Now I wonder what I should start writing about? I'll get back to you...
Tom, nearly everything passes you by.
The only exceptions are those things that are trying to run you over.
Mark. Thank heavens that very few people read Catch 22.
Are they from North or South Gorea?
Come on, Bush & Blair. Get your SWAT teams in there.
Mark, I would counter that rather. Substitute Bible for novel and well, you know.
Jeremy Vine just interviewed the leader of the cult (not Ian Astbury. It appears that the most offensive thing about this is that women are voluntarily led around on leashes and have to kneel before their master. As there's only four of them, it seems abit of a non-story.
He also read out an email from somebody living in the village I grew up in. He said that maybe the women ought to turn on the men and lead them around on a leash to see how they'd like it. Not quite sure what to think of that one.
Tom - good point. Bible, Koran, the Arthurian legends: we've been doing it for years.
Vicus - you mean Catch 22 wasn't fact? Oh lord. I'm confused now...
My Daily Mirror points out that Darlington's Kaotian 'master' Lee Thompson was banned from a local butcher's shop after he wandered in leading a woman on the chain and 'attempted to buy bacon'.
If he's so dominant, couldn't he just have sent one of the girls shopping?
No, no, no, Mark you are getting all confused again.
It was the buying of bacon that was the problem, not the woman on a leash. Have you never visited the North East?
Of England, that is, not Hampshire. In North East Hampshire, we venerate our ladyfolk, and are known as "Jane Austen Country".
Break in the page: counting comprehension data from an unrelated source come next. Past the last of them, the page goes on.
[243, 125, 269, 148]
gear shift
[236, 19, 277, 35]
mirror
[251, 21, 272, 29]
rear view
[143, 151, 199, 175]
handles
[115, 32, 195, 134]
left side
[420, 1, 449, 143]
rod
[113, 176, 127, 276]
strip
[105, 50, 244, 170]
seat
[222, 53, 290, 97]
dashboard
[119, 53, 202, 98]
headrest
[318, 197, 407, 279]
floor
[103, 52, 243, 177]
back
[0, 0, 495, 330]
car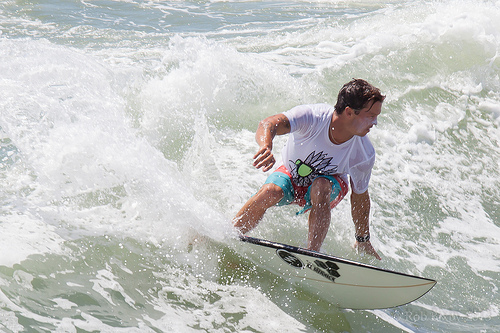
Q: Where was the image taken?
A: It was taken at the ocean.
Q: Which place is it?
A: It is an ocean.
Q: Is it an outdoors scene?
A: Yes, it is outdoors.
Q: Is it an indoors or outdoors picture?
A: It is outdoors.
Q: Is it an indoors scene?
A: No, it is outdoors.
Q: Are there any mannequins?
A: No, there are no mannequins.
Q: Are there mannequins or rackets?
A: No, there are no mannequins or rackets.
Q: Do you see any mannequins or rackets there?
A: No, there are no mannequins or rackets.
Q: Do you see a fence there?
A: No, there are no fences.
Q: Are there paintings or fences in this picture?
A: No, there are no fences or paintings.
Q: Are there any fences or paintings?
A: No, there are no fences or paintings.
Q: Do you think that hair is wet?
A: Yes, the hair is wet.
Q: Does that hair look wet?
A: Yes, the hair is wet.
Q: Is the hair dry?
A: No, the hair is wet.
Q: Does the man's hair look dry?
A: No, the hair is wet.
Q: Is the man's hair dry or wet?
A: The hair is wet.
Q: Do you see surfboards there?
A: Yes, there is a surfboard.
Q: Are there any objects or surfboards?
A: Yes, there is a surfboard.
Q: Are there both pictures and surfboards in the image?
A: No, there is a surfboard but no pictures.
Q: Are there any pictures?
A: No, there are no pictures.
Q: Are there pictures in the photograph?
A: No, there are no pictures.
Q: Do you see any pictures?
A: No, there are no pictures.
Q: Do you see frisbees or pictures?
A: No, there are no pictures or frisbees.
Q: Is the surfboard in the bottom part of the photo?
A: Yes, the surfboard is in the bottom of the image.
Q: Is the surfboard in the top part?
A: No, the surfboard is in the bottom of the image.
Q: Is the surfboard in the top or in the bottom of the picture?
A: The surfboard is in the bottom of the image.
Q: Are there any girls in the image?
A: No, there are no girls.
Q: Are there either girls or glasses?
A: No, there are no girls or glasses.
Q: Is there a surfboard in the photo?
A: Yes, there is a surfboard.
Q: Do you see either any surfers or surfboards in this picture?
A: Yes, there is a surfboard.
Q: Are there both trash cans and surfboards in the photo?
A: No, there is a surfboard but no trash cans.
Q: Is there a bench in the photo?
A: No, there are no benches.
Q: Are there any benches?
A: No, there are no benches.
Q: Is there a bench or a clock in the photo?
A: No, there are no benches or clocks.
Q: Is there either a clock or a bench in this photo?
A: No, there are no benches or clocks.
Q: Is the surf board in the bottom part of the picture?
A: Yes, the surf board is in the bottom of the image.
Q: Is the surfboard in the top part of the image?
A: No, the surfboard is in the bottom of the image.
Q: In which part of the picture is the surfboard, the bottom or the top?
A: The surfboard is in the bottom of the image.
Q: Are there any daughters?
A: No, there are no daughters.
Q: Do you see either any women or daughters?
A: No, there are no daughters or women.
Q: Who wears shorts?
A: The man wears shorts.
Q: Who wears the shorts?
A: The man wears shorts.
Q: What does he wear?
A: The man wears shorts.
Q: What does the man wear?
A: The man wears shorts.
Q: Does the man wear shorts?
A: Yes, the man wears shorts.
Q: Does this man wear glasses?
A: No, the man wears shorts.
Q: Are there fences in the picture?
A: No, there are no fences.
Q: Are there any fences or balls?
A: No, there are no fences or balls.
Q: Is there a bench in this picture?
A: No, there are no benches.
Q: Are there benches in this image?
A: No, there are no benches.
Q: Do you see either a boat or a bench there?
A: No, there are no benches or boats.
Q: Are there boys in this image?
A: No, there are no boys.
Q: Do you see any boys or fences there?
A: No, there are no boys or fences.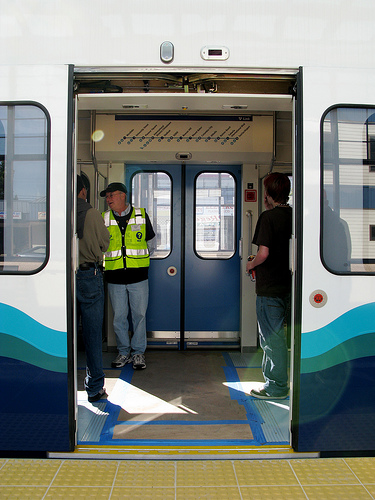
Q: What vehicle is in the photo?
A: A train.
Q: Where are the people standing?
A: On the train.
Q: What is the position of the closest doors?
A: Opened.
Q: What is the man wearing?
A: Black shirt and jeans.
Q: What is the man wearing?
A: Grey shirt and jeans.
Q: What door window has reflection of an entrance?
A: Left one.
Anyway, I think it is about time that we prevented people from buying bacon. Peace and lentil rights.
His quote on the wireless was that "It was in a market actually and it was a shame because he did the best bacon around."
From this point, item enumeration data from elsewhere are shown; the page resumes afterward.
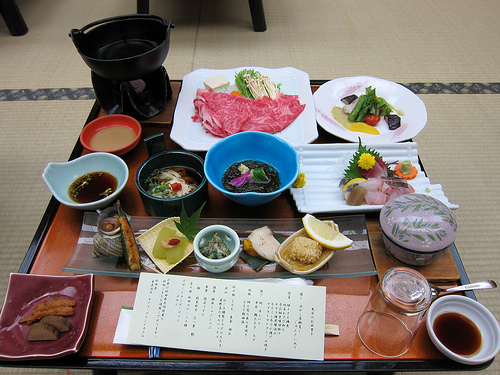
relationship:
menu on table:
[122, 267, 330, 364] [4, 72, 492, 369]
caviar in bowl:
[220, 159, 282, 194] [208, 127, 305, 197]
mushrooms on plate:
[242, 72, 282, 98] [166, 39, 336, 167]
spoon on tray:
[414, 278, 495, 295] [14, 78, 487, 372]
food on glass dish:
[241, 224, 281, 268] [336, 250, 376, 274]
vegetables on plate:
[333, 85, 408, 133] [295, 68, 432, 150]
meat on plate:
[183, 81, 311, 136] [171, 65, 319, 152]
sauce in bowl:
[39, 164, 134, 208] [39, 150, 128, 205]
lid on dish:
[378, 190, 456, 250] [381, 230, 445, 264]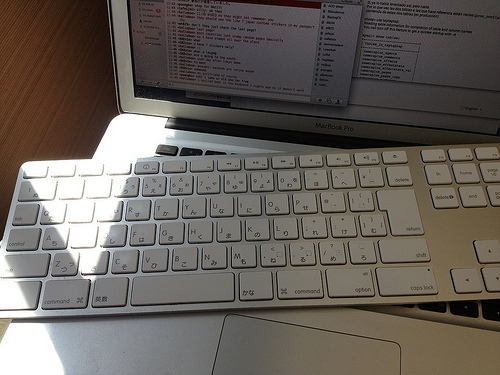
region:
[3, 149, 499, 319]
Silver and white keyboard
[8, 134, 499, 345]
Black letters on the keyboard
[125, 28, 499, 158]
White computer screen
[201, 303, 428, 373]
White mousepad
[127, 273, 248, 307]
White spacebar on keypad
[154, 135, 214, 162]
Two black buttons on keyboard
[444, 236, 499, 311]
Three directions buttons on keyboard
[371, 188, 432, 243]
Large enter button on keyboard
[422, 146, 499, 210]
9 keyboard buttons to the top right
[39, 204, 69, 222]
white key on keyboard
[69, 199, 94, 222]
white key on keyboard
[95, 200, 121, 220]
white key on keyboard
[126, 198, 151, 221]
white key on keyboard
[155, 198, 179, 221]
white key on keyboard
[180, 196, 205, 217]
white key on keyboard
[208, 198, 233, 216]
white key on keyboard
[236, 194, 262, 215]
white key on keyboard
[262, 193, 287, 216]
white key on keyboard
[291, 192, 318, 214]
white key on keyboard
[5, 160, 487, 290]
A white computer keyboard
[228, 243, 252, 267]
A white computer keyboard's letter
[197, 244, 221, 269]
A white computer keyboard's letter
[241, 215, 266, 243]
A white computer keyboard's letter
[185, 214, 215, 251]
A white computer keyboard's letter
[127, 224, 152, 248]
A white computer keyboard's letter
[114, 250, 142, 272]
A white computer keyboard's letter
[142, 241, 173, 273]
A white computer keyboard's letter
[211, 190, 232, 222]
A white computer keyboard's letter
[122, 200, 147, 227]
A white computer keyboard's letter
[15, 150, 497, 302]
the keyboard on the keyboard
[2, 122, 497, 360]
the keyboard on the laptop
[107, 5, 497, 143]
the laptop is on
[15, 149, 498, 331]
the keyboard is silver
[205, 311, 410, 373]
the trackpad of the laptop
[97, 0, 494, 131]
monitor of the laptop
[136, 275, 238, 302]
the spacebar of the laptop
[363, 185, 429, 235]
the return key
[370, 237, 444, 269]
the shift key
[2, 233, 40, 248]
the control key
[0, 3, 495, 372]
open laptop on table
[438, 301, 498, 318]
black buttons on keyboard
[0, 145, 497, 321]
keyboard on top of laptop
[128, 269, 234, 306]
long plain white button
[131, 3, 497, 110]
image on laptop screen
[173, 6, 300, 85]
black words on white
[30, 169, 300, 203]
row of number keys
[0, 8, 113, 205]
wood surface of table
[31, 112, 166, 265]
light reflection on keyboards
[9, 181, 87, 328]
shadow on keyboard buttons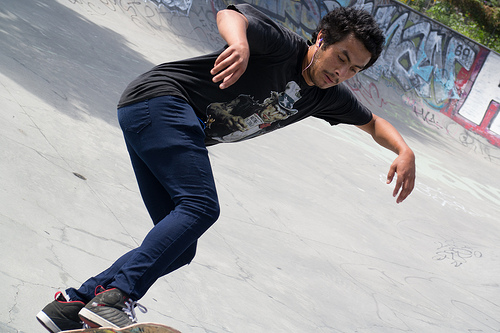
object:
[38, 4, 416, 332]
man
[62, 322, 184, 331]
skateboard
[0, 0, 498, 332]
pavement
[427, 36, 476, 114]
graffiti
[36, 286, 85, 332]
foot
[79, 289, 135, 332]
shoe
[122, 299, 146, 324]
laces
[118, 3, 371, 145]
shirt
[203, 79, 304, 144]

When J.Vine asked him whether he thought it was demeaning to women to be led around his reply was "Well, you hold your girlfriend's hand don't you? I just do it with a lead." He's a guy with all the answers.
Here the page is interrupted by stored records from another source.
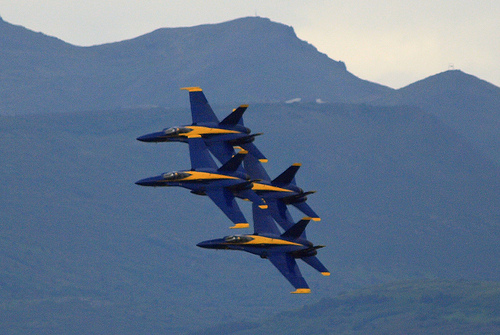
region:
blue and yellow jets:
[122, 68, 329, 315]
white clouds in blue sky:
[355, 19, 403, 49]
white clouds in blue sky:
[55, 9, 116, 36]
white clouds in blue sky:
[407, 23, 471, 60]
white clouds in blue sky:
[337, 8, 477, 60]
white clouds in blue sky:
[365, 16, 412, 50]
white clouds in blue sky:
[327, 21, 378, 55]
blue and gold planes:
[101, 70, 328, 315]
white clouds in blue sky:
[412, 19, 454, 59]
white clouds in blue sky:
[378, 22, 436, 52]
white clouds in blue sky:
[290, 13, 345, 54]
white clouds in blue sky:
[435, 12, 482, 64]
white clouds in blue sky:
[412, 11, 474, 91]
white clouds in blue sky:
[320, 2, 384, 72]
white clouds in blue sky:
[350, 28, 398, 93]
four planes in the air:
[102, 67, 357, 334]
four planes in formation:
[109, 68, 353, 333]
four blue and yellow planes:
[115, 47, 397, 329]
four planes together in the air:
[113, 42, 348, 294]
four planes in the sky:
[104, 56, 394, 319]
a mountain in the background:
[6, 15, 496, 217]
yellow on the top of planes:
[153, 81, 338, 287]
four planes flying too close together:
[116, 49, 448, 328]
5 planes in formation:
[136, 84, 328, 293]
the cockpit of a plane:
[167, 168, 179, 178]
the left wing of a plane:
[179, 83, 216, 123]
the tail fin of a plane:
[296, 187, 312, 202]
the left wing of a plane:
[269, 252, 311, 296]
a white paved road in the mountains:
[286, 91, 322, 105]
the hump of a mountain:
[139, 0, 351, 85]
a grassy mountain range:
[0, 11, 498, 326]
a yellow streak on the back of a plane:
[183, 167, 239, 185]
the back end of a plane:
[242, 187, 269, 212]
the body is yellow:
[256, 236, 277, 243]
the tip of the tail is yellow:
[291, 161, 302, 171]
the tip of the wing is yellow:
[231, 222, 253, 229]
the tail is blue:
[281, 172, 292, 183]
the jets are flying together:
[190, 120, 305, 253]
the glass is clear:
[166, 170, 178, 181]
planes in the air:
[96, 51, 397, 303]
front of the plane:
[171, 227, 232, 271]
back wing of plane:
[281, 213, 340, 282]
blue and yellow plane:
[173, 206, 340, 304]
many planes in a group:
[117, 100, 376, 330]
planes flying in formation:
[81, 93, 366, 310]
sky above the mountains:
[358, 12, 449, 68]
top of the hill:
[153, 8, 334, 63]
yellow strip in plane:
[241, 218, 312, 268]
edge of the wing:
[168, 64, 222, 114]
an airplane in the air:
[205, 216, 313, 271]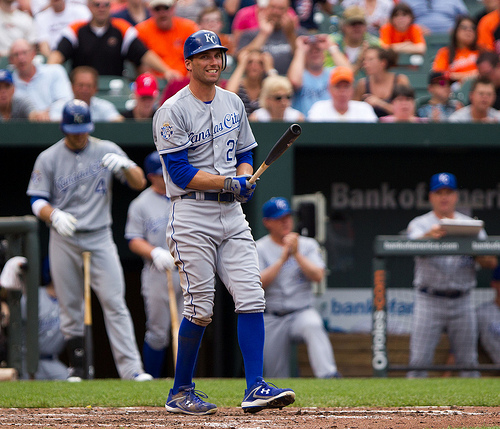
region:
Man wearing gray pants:
[161, 199, 244, 319]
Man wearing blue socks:
[175, 315, 273, 392]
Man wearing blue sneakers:
[158, 383, 223, 420]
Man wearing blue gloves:
[226, 162, 312, 195]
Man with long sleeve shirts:
[153, 134, 211, 196]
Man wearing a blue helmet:
[183, 28, 240, 84]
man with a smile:
[186, 46, 246, 95]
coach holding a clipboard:
[385, 160, 491, 327]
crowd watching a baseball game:
[281, 24, 395, 96]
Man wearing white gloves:
[88, 150, 140, 192]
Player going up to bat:
[152, 29, 302, 411]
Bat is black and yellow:
[248, 124, 299, 181]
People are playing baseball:
[27, 30, 484, 377]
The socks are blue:
[171, 312, 263, 388]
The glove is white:
[50, 209, 78, 236]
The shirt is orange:
[134, 16, 197, 76]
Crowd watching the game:
[0, 1, 497, 121]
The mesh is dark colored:
[384, 256, 496, 365]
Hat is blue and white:
[432, 172, 456, 188]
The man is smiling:
[183, 30, 225, 82]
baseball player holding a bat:
[152, 14, 308, 421]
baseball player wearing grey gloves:
[136, 18, 336, 424]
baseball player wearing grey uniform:
[139, 11, 321, 410]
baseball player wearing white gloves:
[35, 77, 155, 396]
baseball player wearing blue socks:
[146, 20, 301, 409]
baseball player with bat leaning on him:
[36, 87, 156, 377]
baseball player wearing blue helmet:
[32, 85, 135, 202]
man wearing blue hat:
[400, 150, 482, 263]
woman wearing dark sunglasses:
[254, 63, 311, 140]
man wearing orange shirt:
[133, 3, 212, 76]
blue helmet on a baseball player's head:
[182, 28, 229, 60]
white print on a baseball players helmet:
[200, 33, 222, 45]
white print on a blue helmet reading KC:
[201, 32, 218, 45]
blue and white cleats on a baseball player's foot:
[239, 374, 297, 416]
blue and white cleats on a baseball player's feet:
[163, 374, 297, 415]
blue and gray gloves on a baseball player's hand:
[220, 175, 255, 195]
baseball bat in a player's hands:
[246, 121, 304, 183]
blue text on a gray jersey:
[187, 113, 244, 147]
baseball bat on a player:
[80, 246, 95, 373]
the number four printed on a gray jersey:
[91, 178, 107, 197]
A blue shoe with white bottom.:
[241, 380, 296, 412]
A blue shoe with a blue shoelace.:
[163, 388, 217, 415]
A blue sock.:
[236, 309, 263, 384]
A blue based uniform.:
[151, 84, 265, 387]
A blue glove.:
[225, 176, 256, 193]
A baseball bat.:
[248, 122, 302, 186]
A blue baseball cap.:
[262, 196, 292, 218]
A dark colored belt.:
[181, 189, 237, 201]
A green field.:
[1, 379, 498, 406]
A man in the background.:
[28, 100, 151, 380]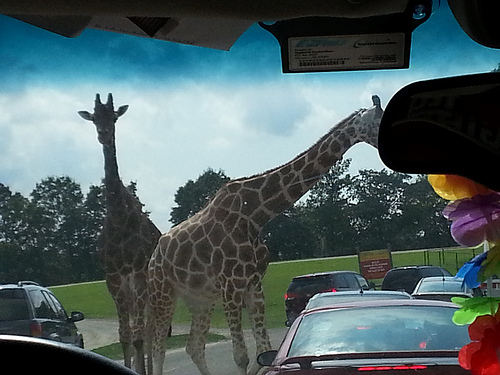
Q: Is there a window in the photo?
A: Yes, there are windows.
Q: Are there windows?
A: Yes, there are windows.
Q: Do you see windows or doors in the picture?
A: Yes, there are windows.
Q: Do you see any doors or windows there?
A: Yes, there are windows.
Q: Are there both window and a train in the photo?
A: No, there are windows but no trains.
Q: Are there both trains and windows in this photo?
A: No, there are windows but no trains.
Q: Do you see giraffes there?
A: Yes, there is a giraffe.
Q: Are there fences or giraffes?
A: Yes, there is a giraffe.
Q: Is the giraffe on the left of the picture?
A: Yes, the giraffe is on the left of the image.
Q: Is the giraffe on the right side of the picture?
A: No, the giraffe is on the left of the image.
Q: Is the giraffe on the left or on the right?
A: The giraffe is on the left of the image.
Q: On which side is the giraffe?
A: The giraffe is on the left of the image.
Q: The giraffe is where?
A: The giraffe is on the road.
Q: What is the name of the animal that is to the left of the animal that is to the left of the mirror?
A: The animal is a giraffe.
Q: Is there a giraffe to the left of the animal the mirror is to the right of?
A: Yes, there is a giraffe to the left of the animal.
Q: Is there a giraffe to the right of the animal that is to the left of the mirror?
A: No, the giraffe is to the left of the animal.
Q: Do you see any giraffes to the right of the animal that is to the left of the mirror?
A: No, the giraffe is to the left of the animal.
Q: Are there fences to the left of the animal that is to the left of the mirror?
A: No, there is a giraffe to the left of the animal.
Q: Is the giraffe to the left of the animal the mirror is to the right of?
A: Yes, the giraffe is to the left of the animal.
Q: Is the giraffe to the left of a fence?
A: No, the giraffe is to the left of the animal.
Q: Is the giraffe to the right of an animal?
A: No, the giraffe is to the left of an animal.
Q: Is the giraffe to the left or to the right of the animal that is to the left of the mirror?
A: The giraffe is to the left of the animal.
Hmm. When you put it like that...
Why are there no women commenting on this subject?
They can, as soon as they've made us all a nice cup of tea and washed up.
vrigotf - extreme bigot.
Check this guy out; in the States, we do this sort of thing up right. Bothering with more than one leash at a time might be a bit bothersome.
http://www.msnbc.msn.com/id/12679983/
fuicxv: What having sex with this guy might be like.
My future ex husband is from Darlington, nothing would surprise me from bandit country. But my boss would like to join this group. He's got no excuse, he's German.
Welcome Daphne. Your writings provide a service in the sense that Belgium is underfunded with regard to humour, it's nice to see that old tart Zoe having some help.
However, I cannot but speculate that you are not giving us your real name, and that you might be making fun of my speech impediment. I don't mind really. We are all rainbows here.
Bacon is the devil's playground.
Wait. Perhaps I've got that wrong.
By golly, it seems that ScFi ("Science Fiction" for those that don't know ... why did I bother to write 'SciFi' and then explain it ... I was gonna say something about 'education to the masses' but, um, hang on, I'm drifting somewhat) ... SciFi (see previous) writers are the new rock stars, they write some tacky weird-ass books and suddenly they have a following that groes into a cult ending up with a church.
I love it!
Please buy my new release in the "Gorgonite Adventures In Space" series ... following the highly erotic and slightly naughty adventures of Captain Mike as he boldly gets up to things that he shouldn't with oodles of naughty (hell yes, even submissive) girlies ... ooooer [insert Sid James laff]
groes is the accepted Intergalactic spelling of 'grows' ... I do my research so don't argew
In one of those strange twists of fate, in two weeks time I shall be on holiday in Yorkshire. Whilst there I am visiting a (female) friend who lives in Darlington.
If I do not return, please explain to the world that I have joined a cult.
Dave no matter how exotic the cult, and no matter how alluring the women who you will be enticed to lead around the various corners of County Durham by a barbed-wire rope, the shear misery of Darlington will cause you to return.